-- begin RECORDS SHOWN --

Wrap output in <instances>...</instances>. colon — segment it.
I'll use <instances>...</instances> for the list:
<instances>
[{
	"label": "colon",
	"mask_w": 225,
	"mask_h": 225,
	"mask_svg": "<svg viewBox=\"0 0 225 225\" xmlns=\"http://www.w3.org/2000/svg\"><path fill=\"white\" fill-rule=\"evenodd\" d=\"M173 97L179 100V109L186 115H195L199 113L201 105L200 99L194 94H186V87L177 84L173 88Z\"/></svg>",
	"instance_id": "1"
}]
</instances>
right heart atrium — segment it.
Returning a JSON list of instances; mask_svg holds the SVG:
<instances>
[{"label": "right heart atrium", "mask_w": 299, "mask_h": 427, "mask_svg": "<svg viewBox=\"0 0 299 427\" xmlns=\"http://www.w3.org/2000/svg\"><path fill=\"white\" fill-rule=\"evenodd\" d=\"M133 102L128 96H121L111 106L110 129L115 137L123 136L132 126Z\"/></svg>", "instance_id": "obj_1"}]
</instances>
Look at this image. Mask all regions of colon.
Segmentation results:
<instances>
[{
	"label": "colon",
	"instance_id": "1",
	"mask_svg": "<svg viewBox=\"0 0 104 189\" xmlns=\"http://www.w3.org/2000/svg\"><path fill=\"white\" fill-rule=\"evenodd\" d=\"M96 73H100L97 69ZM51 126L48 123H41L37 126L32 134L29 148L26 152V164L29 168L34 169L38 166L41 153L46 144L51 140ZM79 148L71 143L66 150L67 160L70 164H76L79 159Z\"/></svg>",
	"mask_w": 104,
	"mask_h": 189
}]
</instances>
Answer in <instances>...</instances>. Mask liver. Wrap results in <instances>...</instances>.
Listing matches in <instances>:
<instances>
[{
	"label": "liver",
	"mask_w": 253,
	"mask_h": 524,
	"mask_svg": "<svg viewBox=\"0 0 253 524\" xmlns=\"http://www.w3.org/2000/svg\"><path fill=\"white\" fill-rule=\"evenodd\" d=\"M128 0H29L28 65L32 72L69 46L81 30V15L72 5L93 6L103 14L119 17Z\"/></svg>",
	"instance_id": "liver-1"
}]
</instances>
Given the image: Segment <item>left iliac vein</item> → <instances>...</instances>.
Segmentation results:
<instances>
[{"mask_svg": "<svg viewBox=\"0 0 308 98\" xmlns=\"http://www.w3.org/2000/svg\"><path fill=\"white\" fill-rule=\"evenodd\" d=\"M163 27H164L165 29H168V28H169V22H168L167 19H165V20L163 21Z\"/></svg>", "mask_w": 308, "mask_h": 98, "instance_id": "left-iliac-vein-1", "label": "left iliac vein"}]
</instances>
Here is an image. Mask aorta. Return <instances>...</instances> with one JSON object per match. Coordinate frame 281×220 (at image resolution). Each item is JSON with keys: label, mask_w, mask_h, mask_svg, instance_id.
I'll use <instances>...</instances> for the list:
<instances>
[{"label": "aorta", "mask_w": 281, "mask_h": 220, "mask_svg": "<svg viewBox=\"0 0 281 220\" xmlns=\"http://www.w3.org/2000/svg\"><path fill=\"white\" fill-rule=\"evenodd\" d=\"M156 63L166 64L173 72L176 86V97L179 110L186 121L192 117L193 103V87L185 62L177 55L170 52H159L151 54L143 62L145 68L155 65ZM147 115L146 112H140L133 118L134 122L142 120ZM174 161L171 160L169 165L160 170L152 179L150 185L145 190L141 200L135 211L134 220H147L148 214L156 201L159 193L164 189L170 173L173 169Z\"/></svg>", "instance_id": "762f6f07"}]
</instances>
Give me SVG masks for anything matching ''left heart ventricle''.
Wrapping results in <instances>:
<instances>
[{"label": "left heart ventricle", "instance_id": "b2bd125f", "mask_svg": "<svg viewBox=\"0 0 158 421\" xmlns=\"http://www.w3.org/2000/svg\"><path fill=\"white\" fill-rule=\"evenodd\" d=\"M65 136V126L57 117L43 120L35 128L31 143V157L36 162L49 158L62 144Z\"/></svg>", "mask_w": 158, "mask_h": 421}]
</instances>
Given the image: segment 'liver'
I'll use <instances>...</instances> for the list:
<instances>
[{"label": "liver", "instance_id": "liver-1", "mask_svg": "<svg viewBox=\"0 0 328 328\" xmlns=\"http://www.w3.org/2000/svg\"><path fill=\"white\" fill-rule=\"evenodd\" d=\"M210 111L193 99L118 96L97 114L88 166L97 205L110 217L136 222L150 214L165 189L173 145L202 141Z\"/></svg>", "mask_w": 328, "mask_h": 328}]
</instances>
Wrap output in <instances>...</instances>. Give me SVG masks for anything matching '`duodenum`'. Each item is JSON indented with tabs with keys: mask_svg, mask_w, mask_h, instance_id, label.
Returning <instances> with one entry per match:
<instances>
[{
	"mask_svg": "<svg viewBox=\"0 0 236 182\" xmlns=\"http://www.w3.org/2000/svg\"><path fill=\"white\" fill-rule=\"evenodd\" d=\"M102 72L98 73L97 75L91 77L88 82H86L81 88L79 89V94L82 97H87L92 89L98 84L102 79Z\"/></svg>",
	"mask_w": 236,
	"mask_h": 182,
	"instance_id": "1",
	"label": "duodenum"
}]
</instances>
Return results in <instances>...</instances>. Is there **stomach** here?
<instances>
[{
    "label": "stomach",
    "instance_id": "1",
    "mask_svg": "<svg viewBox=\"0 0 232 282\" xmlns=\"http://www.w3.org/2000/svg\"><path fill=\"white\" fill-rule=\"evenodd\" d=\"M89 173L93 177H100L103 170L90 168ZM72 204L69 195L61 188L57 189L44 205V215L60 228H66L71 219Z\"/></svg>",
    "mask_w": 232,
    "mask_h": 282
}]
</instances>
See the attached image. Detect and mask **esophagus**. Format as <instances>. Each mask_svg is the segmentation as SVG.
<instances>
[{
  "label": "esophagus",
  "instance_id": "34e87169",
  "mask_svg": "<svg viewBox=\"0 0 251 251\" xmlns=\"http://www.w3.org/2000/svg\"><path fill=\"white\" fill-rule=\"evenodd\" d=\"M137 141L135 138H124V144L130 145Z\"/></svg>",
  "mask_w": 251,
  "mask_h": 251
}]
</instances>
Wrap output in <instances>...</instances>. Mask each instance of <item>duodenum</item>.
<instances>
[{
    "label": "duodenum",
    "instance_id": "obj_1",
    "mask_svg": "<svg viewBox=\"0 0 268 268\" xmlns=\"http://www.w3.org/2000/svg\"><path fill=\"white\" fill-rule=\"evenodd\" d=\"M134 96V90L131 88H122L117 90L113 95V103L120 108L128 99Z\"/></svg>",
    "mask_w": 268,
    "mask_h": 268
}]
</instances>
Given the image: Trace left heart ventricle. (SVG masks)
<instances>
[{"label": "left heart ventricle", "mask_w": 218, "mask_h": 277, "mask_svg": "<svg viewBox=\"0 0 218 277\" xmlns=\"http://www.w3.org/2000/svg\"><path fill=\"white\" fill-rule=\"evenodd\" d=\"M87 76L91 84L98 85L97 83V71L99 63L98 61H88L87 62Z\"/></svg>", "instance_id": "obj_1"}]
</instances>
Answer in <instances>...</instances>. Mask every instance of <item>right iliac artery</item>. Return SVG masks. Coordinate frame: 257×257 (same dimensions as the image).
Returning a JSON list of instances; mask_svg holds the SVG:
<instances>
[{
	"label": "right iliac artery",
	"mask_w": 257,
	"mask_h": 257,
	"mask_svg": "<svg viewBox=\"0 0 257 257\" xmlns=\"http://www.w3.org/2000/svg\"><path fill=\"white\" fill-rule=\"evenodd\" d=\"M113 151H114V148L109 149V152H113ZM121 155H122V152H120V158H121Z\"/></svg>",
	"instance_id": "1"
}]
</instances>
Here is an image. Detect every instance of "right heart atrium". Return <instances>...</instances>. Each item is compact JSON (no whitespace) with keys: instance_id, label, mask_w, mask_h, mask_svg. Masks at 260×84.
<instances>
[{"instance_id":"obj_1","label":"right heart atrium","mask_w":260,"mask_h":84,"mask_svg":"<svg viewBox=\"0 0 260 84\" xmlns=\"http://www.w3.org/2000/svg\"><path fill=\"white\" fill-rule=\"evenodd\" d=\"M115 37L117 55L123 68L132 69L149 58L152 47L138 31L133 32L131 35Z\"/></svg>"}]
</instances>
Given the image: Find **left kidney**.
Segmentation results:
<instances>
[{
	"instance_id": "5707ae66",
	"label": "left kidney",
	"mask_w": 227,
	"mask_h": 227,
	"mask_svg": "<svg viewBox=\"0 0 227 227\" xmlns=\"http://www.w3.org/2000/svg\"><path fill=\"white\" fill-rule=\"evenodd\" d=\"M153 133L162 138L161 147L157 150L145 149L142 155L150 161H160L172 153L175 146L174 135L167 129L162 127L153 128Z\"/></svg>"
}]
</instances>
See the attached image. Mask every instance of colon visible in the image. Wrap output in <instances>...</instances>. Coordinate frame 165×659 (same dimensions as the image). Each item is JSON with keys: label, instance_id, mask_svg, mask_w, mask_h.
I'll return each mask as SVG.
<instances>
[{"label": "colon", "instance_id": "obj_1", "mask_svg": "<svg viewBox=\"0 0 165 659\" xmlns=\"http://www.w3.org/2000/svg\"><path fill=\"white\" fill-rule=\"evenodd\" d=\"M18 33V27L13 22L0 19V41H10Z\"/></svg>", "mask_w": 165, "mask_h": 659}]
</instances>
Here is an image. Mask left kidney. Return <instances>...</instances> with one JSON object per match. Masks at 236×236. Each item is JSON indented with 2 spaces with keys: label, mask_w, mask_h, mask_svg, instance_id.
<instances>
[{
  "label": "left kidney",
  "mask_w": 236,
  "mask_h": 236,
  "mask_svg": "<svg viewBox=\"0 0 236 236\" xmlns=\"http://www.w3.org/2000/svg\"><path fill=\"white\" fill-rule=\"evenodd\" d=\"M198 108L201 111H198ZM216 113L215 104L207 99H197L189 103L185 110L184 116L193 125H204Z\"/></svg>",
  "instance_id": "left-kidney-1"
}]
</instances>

-- end RECORDS SHOWN --

• PROBLEM
Count the lines of the data above that contain the string "artery", treating uppercase and lowercase as distinct, and give only the number.

• RESULT OF THE TASK
2